Annabel - I'm glad you were as baffled as I was. I almost chickened out of writing a review, as it seemed like a good opportunity to make myself look like an idiot. Perhaps I did.

Lee Parsifal said...

The Unconsoled certainly is like a waking dream but with more structure than any of my dreams. This waking dream (or nightmare) quality reminds me of Metropole by Ferenc Karinthy although it all respects the narrators' dilemmas are polar opposites. Ryder is a visiting celebrity immediately burdened with obligations while Karinthy's narrator is a visitor who doesn't even know the name of the city where is finds himself (by misadventure) or understand a word of the written or spoken language of its inhabitants.

Steerforth said...

Good point Lee. I love Metropole and wouldn't like to choose between which scenario was the most terrifying. I suppose at least they left Budai(?) alone.

Have you see Bergman's 'The Silence'? It elements that remind me of the two books.

Val said...

Life and the state of My brain may delay my introduction to this author possibly for ever ....but I found the post about it was very interesting.
I had not heard of the music you mentioned so I looked it up and found it on youtube and now I am enjoying listening to it so thank you!

Steerforth said...

Val - It's a really extraordinary piece for its time - clearly influenced by the First World War, portraying a conflict between the dark and light aspects of humanity, but that's as much as anyone can really say without diminishing the music.
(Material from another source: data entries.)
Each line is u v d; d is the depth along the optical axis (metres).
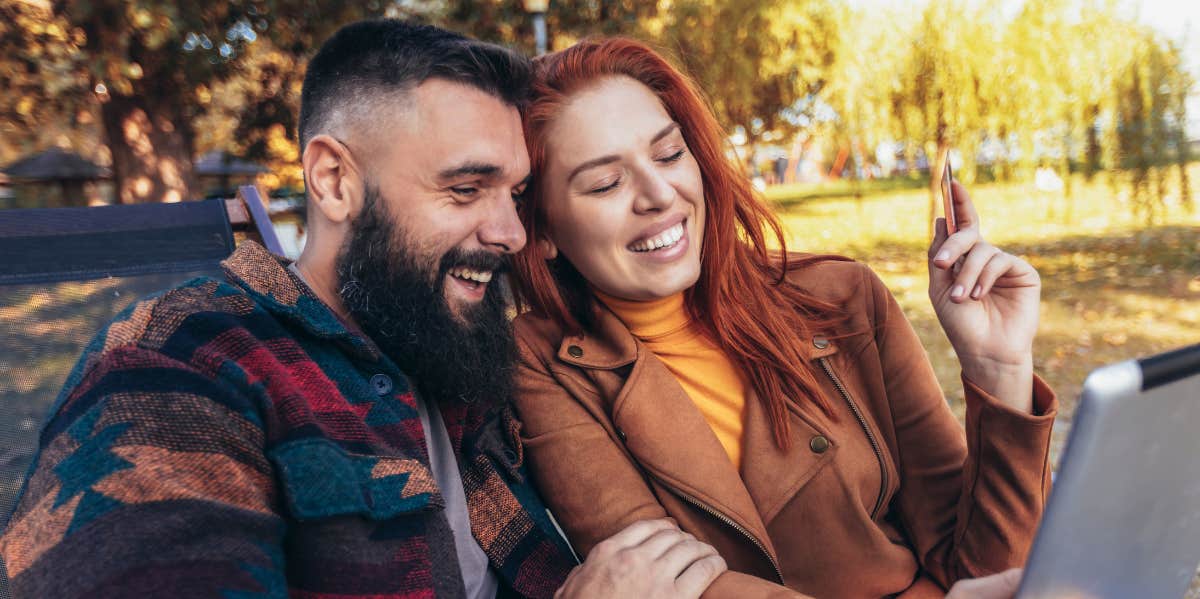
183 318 1.06
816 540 1.49
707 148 1.58
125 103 8.49
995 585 1.03
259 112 10.01
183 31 7.10
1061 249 10.67
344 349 1.22
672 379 1.56
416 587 1.11
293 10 7.79
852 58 9.29
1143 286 8.34
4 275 1.77
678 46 1.81
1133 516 0.79
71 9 7.16
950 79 8.98
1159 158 9.27
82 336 1.73
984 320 1.38
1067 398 4.92
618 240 1.51
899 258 11.03
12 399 1.56
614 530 1.40
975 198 14.19
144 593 0.78
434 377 1.29
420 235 1.24
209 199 2.10
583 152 1.47
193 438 0.93
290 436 1.03
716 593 1.24
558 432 1.48
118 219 1.98
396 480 1.13
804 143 12.27
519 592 1.39
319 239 1.30
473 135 1.22
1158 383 0.72
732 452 1.57
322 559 1.03
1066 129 9.17
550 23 9.18
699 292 1.62
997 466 1.37
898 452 1.59
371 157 1.23
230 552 0.87
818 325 1.61
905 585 1.53
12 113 9.50
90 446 0.88
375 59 1.22
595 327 1.64
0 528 1.34
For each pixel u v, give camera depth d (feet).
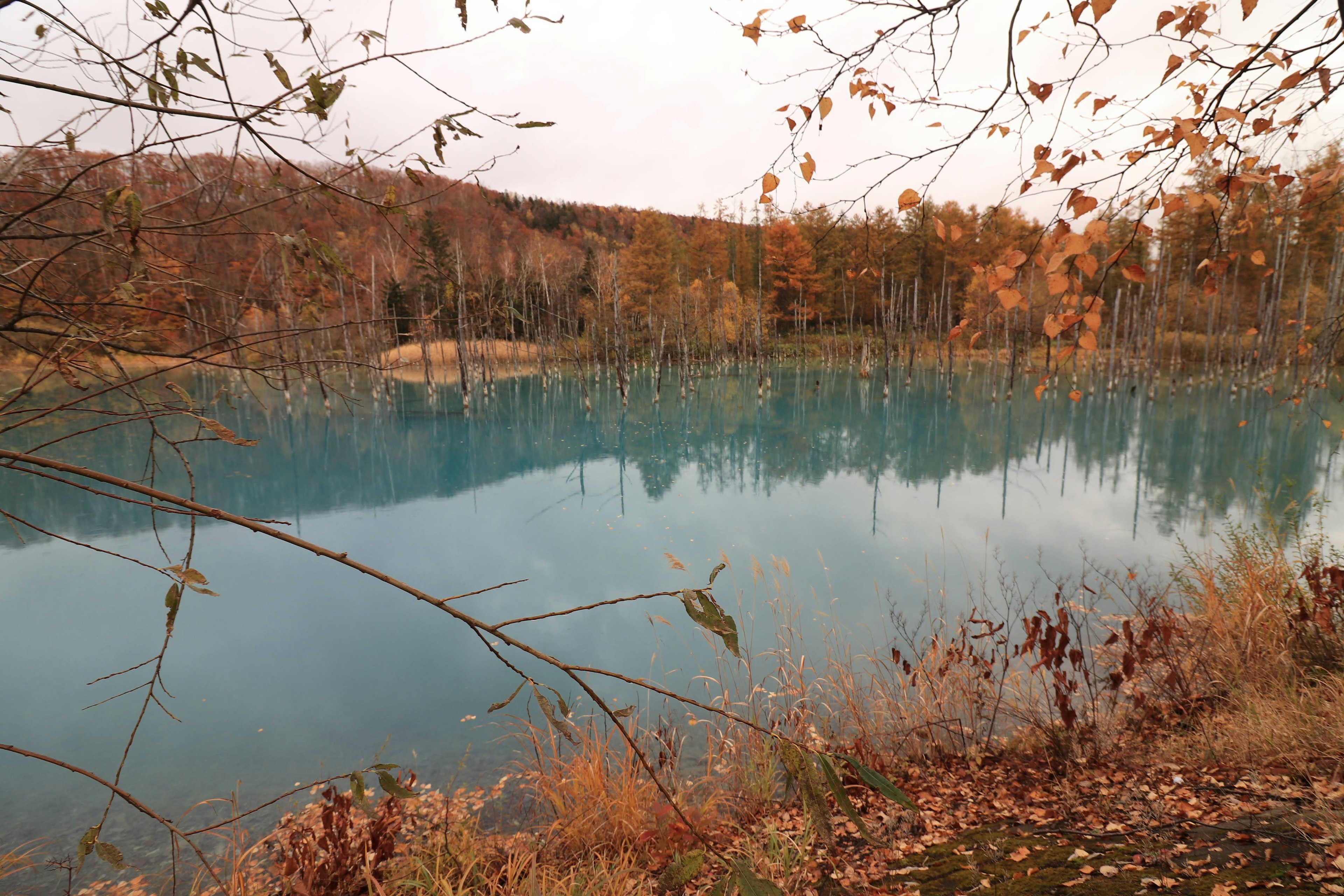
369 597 30.01
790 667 18.52
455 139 3.34
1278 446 57.98
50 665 23.61
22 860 13.33
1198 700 14.16
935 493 47.16
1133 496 43.86
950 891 8.41
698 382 145.48
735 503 46.32
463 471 60.29
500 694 20.62
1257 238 78.38
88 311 3.53
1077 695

Glad I was able to introduce you to it. It's Nielsen's 150th aniversary this year.

Wooders said...

Interesting interview here

Steerforth said...

Thanks Wooders - An interesting interview. So I wasn't completely on the wrong track after all - more a compliment to Ishiguro's writing than any insight on my part.

I heard the book discussed on Radio Four's Saturday Review and they didn't seem to get it at all, but I suspect that deadline-meeting skimming was the culprit.